Maggie Mahar is an award winning journalist and author. A frequent contributor to THCB, her work has appeared in the New York Times, Barron’s and Institutional Investor. She is the author of  “Money-Driven Medicine: The Real Reason Why Healthcare Costs So Much,” an examination of the economic forces driving the health care system. A fellow at the Century Foundation, Maggie is also the author the increasingly influential HealthBeat blog, one of our favorite health care reads, where this piece first appeared.

16 replies »

  1. Karl – Believe it or not, there was a time when medicine was not money-driven. Doctors had sliding scales for patients: they charged the rich more and the poor paid in tomatoes. Plus, medicine is unique among professions. People die when the health care system makes a mistake. Do we want such a system to be driven by profits or to give priority to the well being of its “customers”? Once health care became corporate, its goal was to maximize health care expenses. Unfortunately this makes health care – which is a necessity for life, not a discretionary purchase – unaffordable.

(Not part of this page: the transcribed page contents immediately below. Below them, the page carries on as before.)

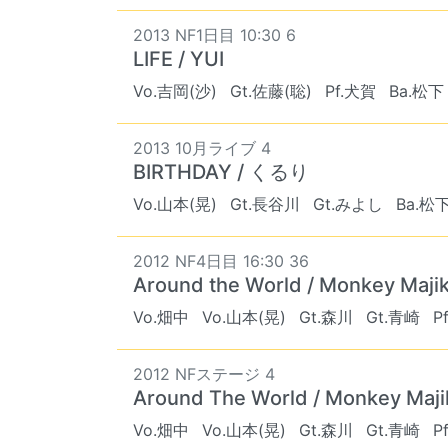
2013 NF1日目 10:30 6
LIFE / YUI
Vo.吉岡(沙)
Gt.佐藤(聡)
Pf.犬賀
Ba.松下
2013 10月ライブ 4
BIRTHDAY / くるり
Vo.山本(晃)
Gt.長谷川
Gt.みよし
Ba.松
2012 NF4日目 16:30 36
Around the World / Monkey Maji
Vo.畑中
Vo.山本(晃)
Gt.森川
Gt.青崎
P
2012 NFステージ 4
Around The World / Monkey Maji
Vo.畑中
Vo.山本(晃)
Gt.森川
Gt.青崎
P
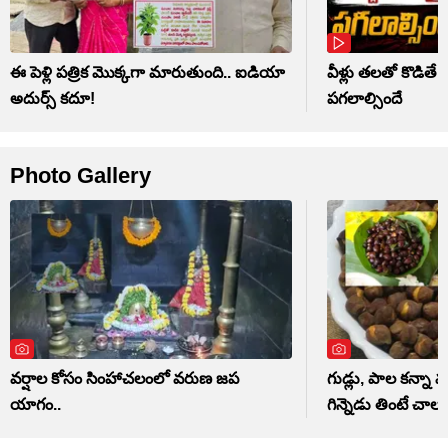
ఈ పెళ్లి పత్రిక మొక్కగా మారుతుంది.. ఐడియా
వీళ్లు తలతో కొడితే 
అదుర్స్ కదూ!
పగలాల్సిందే
Photo Gallery
వర్షాల కోసం సింహాచలంలో వరుణ జప
గుడ్లు, పాల కన్నా మ
యాగం..
గిన్నెడు తింటే చాలు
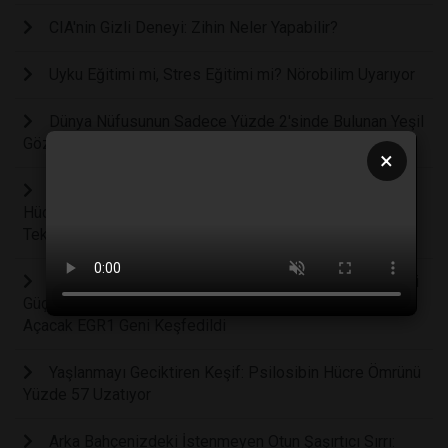
CIA'nin Gizli Deneyi: Zihin Neler Yapabilir?
Uyku Eğitimi mi, Stres Eğitimi mi? Nörobilim Uyarıyor
Dünya Nüfusunun Sadece Yüzde 2'sinde Bulunan Yeşil
Gözlerin Bilimsel Sırrı Çözüldü
×
Kanser Tedavisinde Ezber Bozan Keşif: Tümör
Hücrelerini Yok Etmeden Sağlıklı Hücrelere Dönüştüren
Teknoloji Geliştirildi
Vücudun Kendi Kendine Saldırmasını Engelleyen Gizli
Güç: Otoimmün Hastalıkların Tedavisinde Yeni Bir Çığır
Açacak EGR1 Geni Keşfedildi
Yaşlanmayı Geciktiren Keşif: Psilosibin Hücre Ömrünü
Yüzde 57 Uzatıyor
Arka Bahçenizdeki İstenmeyen Otun Şaşırtıcı Sırrı:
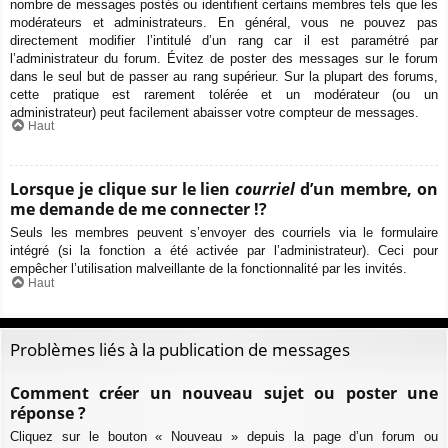
nombre de messages postés ou identifient certains membres tels que les
modérateurs et administrateurs. En général, vous ne pouvez pas
directement modifier l’intitulé d’un rang car il est paramétré par
l’administrateur du forum. Évitez de poster des messages sur le forum
dans le seul but de passer au rang supérieur. Sur la plupart des forums,
cette pratique est rarement tolérée et un modérateur (ou un
administrateur) peut facilement abaisser votre compteur de messages.
Haut
Lorsque je clique sur le lien
courriel
d’un membre, on
me demande de me connecter !?
Seuls les membres peuvent s’envoyer des courriels via le formulaire
intégré (si la fonction a été activée par l’administrateur). Ceci pour
empêcher l’utilisation malveillante de la fonctionnalité par les invités.
Haut
Problèmes liés à la publication de messages
Comment créer un nouveau sujet ou poster une
réponse ?
Cliquez sur le bouton « Nouveau » depuis la page d’un forum ou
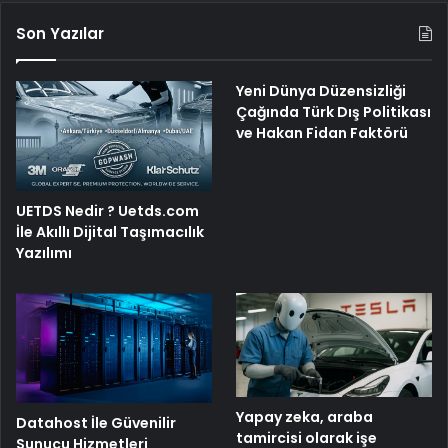
Son Yazılar
Yeni Dünya Düzensizliği
Çağında Türk Dış Politikası
ve Hakan Fidan Faktörü
UETDS Nedir ? Uetds.com
İle Akıllı Dijital Taşımacılık
Yazılımı
Yapay zeka, araba
Datahost İle Güvenilir
tamircisi olarak işe
Sunucu Hizmetleri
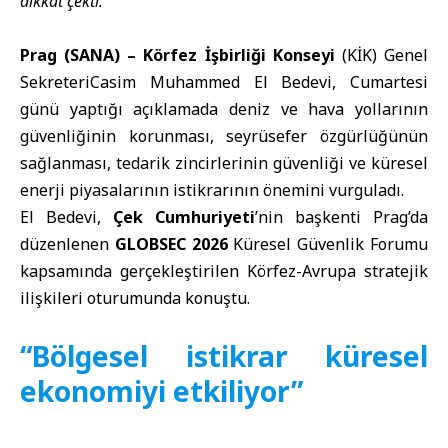
dikkat çekti.
Prag (SANA) – Körfez İşbirliği Konseyi
(KİK) Genel
SekreteriCasim Muhammed El Bedevi, Cumartesi
günü yaptığı açıklamada deniz ve hava yollarının
güvenliğinin korunması, seyrüsefer özgürlüğünün
sağlanması, tedarik zincirlerinin güvenliği ve küresel
enerji piyasalarının istikrarının önemini vurguladı.
El Bedevi,
Çek Cumhuriyeti
’nin başkenti Prag’da
düzenlenen
GLOBSEC 2026
Küresel Güvenlik Forumu
kapsamında gerçekleştirilen Körfez-Avrupa stratejik
ilişkileri oturumunda konuştu.
“Bölgesel istikrar küresel
ekonomiyi etkiliyor”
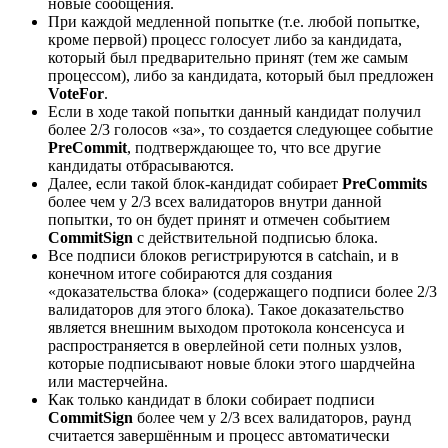
новые сообщения.
При каждой медленной попытке (т.е. любой попытке,
кроме первой) процесс голосует либо за кандидата,
который был предварительно принят (тем же самым
процессом), либо за кандидата, который был предложен
VoteFor
.
Если в ходе такой попытки данный кандидат получил
более 2/3 голосов «за», то создается следующее событие
PreCommit
, подтверждающее то, что все другие
кандидаты отбрасываются.
Далее, если такой блок-кандидат собирает
PreCommits
более чем у 2/3 всех валидаторов внутри данной
попытки, то он будет принят и отмечен событием
CommitSign
с действительной подписью блока.
Все подписи блоков регистрируются в catchain, и в
конечном итоге собираются для создания
«доказательства блока» (содержащего подписи более 2/3
валидаторов для этого блока). Такое доказательство
является внешним выходом протокола консенсуса и
распространяется в оверлейной сети полных узлов,
которые подписывают новые блоки этого шардчейна
или мастерчейна.
Как только кандидат в блоки собирает подписи
CommitSign
более чем у 2/3 всех валидаторов, раунд
считается завершённым и процесс автоматически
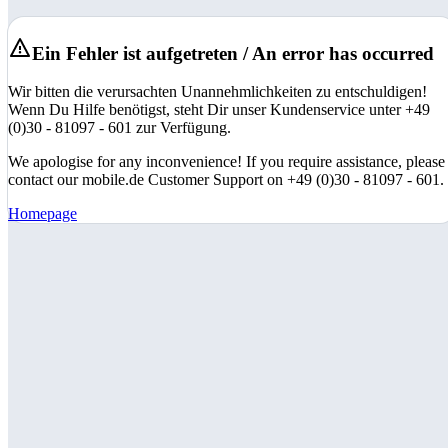
Ein Fehler ist aufgetreten / An error has occurred
Wir bitten die verursachten Unannehmlichkeiten zu entschuldigen!
Wenn Du Hilfe benötigst, steht Dir unser Kundenservice unter +49
(0)30 - 81097 - 601 zur Verfügung.
We apologise for any inconvenience! If you require assistance, please
contact our mobile.de Customer Support on +49 (0)30 - 81097 - 601.
Homepage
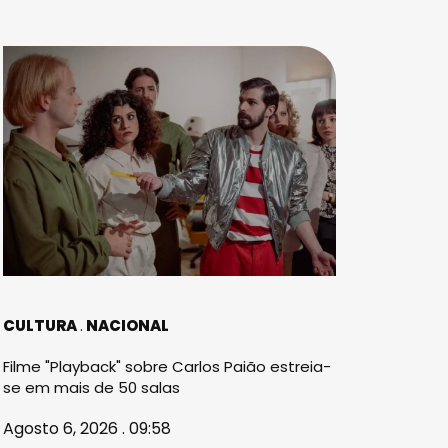
CULTURA
NACIONAL
Filme "Playback" sobre Carlos Paião estreia-
se em mais de 50 salas
Agosto 6, 2026 . 09:58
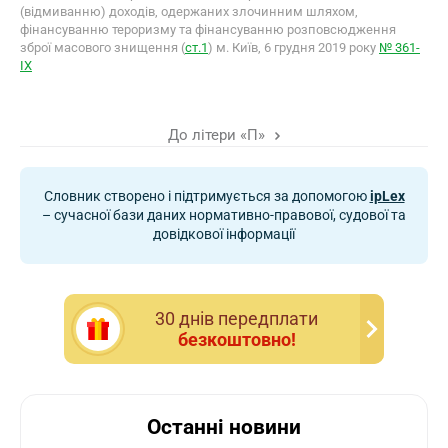
(відмиванню) доходів, одержаних злочинним шляхом,
фінансуванню тероризму та фінансуванню розповсюдження
зброї масового знищення (
ст.1
) м. Київ, 6 грудня 2019 року
№ 361-
IX
До літери «П»
Словник створено і підтримується за допомогою
ipLex
– сучасної бази даних нормативно-правової, судової та
довідкової інформації
30 днiв передплати
безкоштовно!
Останні новини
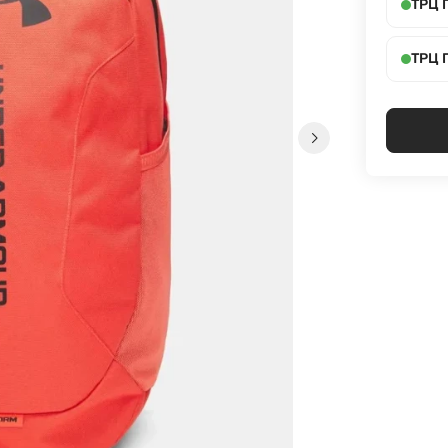
ТРЦ 
ТРЦ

Try the book. It’s excellent.

  2. I found a website — http://www.moneydrivenmedicine.net/ — although it’s just a place-holder at the moment. And there are four great excerpts on YouTube:
    http://www.youtube.com/watch?v=Q_Tb5MkOE_Q
    http://www.youtube.com/watch?v=DE1TJyFeuuw&feature=related
    http://www.youtube.com/watch?v=EJm5eMF7A18&feature=related
    http://www.youtube.com/watch?v=oPHYb4g4oT8&feature=related
    I hope this will be available on Netflix. I look forward to recommending it.

  3. As a friend of Maggie’s, I suppose that disqualifies me as an objective viewer, but I have seen the film and it is terrific.
    My residents watched it, and they found the presentation of the data and concepts highly accessible. They learned a hell of a lot, more than they get from the docs in the trenches, and have a better understanding of the Dartmouth Atlas and overutilization as a result. Maggie’s choice of experts is also as good as it gets–Berwick his usual enlightening self.
    This is a must few for policy wonks and folks who want to learn more; great primer for med students and PGYs alike. This is the “course” critics of med training say we need…but what the schools never deliver.
    Outstanding job all around, and readers of this blog will love it.
    Brad

  4. Dang, I hate to miss this and the opportunity to meet folks, but I’ll be out of town. Any plans for a second New York screening?

  5. Thank you all for your comments.
    The film doesn’t yet have a website. The producer is on the verge of signing a deal with a distributor and then the distributor will set up a website and will be selling DVDs
    I’ll let everyone know more about how and where you can get DVDS- and where there will be screenings–on this thread.

  6. If you are interested, I would recommend that you read the book, available new and used at amazon and elsewhere.

  7. Does this project have a web site? Can you please provide some information about how will it be distributed for readers who don’t live in NYC but want to see it?